→ **SOURCE INFORMATION**:
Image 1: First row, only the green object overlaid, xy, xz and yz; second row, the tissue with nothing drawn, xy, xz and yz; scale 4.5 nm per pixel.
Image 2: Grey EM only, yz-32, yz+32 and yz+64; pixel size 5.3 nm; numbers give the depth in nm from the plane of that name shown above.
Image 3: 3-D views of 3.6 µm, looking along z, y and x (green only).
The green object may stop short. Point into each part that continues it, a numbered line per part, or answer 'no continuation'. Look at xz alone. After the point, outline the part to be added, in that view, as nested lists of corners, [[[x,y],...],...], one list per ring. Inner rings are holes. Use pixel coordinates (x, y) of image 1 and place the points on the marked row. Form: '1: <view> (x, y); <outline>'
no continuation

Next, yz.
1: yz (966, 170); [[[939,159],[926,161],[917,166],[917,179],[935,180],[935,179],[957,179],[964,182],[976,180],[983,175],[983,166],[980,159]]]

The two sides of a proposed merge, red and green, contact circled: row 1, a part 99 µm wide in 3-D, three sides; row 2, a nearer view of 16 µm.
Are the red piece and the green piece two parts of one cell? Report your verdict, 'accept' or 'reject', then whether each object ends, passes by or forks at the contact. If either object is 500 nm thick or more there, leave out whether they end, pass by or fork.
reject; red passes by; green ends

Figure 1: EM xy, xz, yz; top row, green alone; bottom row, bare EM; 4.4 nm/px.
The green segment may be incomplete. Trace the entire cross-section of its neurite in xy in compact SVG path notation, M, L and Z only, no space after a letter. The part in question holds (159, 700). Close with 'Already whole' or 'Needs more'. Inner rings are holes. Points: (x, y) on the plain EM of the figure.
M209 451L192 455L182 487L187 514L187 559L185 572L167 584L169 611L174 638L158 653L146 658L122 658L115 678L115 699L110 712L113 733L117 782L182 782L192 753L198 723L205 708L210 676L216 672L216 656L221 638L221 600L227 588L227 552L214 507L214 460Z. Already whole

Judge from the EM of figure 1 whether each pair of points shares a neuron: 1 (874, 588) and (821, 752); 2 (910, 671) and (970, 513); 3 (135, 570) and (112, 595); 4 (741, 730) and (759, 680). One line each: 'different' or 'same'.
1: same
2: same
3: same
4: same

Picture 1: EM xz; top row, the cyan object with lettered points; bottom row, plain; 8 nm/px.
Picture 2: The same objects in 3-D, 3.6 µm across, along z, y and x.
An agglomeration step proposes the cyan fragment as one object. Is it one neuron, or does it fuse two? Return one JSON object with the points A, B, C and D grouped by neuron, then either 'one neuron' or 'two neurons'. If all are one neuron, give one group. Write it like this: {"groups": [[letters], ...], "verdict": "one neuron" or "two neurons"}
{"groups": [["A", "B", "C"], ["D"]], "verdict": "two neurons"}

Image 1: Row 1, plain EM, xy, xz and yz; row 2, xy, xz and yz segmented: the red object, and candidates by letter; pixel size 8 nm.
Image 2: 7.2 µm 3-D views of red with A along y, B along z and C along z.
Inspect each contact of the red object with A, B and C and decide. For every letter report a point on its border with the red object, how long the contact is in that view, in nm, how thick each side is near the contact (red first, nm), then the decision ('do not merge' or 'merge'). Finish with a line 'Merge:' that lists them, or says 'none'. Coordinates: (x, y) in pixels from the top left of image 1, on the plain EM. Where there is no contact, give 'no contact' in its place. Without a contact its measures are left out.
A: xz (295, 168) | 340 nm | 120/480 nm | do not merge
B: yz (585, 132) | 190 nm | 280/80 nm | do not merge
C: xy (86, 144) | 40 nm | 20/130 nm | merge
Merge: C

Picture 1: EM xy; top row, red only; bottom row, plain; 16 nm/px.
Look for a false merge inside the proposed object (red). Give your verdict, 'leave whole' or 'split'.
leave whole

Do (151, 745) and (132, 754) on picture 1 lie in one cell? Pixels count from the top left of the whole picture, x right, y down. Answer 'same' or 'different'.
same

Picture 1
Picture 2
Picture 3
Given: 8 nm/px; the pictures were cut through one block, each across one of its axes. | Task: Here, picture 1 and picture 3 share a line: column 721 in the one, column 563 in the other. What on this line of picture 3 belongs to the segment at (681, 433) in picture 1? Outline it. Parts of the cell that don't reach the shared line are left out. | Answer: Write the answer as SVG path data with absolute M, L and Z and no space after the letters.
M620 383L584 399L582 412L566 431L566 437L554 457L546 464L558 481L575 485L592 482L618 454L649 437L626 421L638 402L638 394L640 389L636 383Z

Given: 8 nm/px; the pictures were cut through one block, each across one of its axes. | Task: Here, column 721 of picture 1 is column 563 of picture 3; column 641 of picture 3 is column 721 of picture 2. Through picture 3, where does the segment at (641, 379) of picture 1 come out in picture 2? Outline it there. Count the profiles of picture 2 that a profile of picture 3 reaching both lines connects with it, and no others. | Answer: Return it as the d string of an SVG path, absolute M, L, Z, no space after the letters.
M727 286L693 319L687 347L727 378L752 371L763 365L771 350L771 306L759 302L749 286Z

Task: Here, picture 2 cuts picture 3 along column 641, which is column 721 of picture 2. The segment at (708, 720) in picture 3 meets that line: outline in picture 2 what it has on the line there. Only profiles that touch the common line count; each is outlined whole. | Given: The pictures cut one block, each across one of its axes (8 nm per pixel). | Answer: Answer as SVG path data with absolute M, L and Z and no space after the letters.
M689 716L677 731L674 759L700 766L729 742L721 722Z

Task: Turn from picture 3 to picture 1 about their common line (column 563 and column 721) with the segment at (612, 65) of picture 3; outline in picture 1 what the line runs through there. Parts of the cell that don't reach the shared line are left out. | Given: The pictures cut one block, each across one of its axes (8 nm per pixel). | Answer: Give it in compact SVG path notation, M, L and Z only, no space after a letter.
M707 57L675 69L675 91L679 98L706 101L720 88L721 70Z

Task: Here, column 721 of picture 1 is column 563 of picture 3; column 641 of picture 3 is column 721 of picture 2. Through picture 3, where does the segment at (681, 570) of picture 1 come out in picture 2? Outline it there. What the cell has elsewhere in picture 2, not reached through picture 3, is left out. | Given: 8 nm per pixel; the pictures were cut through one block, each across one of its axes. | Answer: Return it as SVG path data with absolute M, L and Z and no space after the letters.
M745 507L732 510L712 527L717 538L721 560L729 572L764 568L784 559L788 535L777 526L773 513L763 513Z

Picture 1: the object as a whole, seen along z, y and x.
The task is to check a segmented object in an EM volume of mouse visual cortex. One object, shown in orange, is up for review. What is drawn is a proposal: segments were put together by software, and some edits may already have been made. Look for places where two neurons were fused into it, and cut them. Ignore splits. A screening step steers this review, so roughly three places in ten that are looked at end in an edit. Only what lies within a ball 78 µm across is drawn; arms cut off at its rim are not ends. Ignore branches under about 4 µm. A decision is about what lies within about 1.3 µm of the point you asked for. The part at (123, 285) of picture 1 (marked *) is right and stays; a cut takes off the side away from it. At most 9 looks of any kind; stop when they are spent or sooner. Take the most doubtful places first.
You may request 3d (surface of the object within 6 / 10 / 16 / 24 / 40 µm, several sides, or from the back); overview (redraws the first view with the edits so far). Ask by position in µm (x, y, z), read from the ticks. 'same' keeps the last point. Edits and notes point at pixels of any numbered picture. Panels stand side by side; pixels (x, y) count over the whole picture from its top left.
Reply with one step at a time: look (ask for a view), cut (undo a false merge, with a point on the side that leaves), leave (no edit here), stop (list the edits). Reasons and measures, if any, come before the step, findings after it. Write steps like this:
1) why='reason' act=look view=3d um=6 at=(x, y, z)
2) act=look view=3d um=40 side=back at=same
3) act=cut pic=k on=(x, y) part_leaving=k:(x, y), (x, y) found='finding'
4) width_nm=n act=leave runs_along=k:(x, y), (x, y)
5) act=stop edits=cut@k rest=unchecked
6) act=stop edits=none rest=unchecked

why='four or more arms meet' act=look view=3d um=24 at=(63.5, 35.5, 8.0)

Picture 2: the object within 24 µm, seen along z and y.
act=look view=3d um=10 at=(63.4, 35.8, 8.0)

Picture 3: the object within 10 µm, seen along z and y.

→ **WHAT THE TASK REQUIRES**: Going through the records above, count the lines that include the word "sides". Give the number alone.

→ **SOLUTION**: 2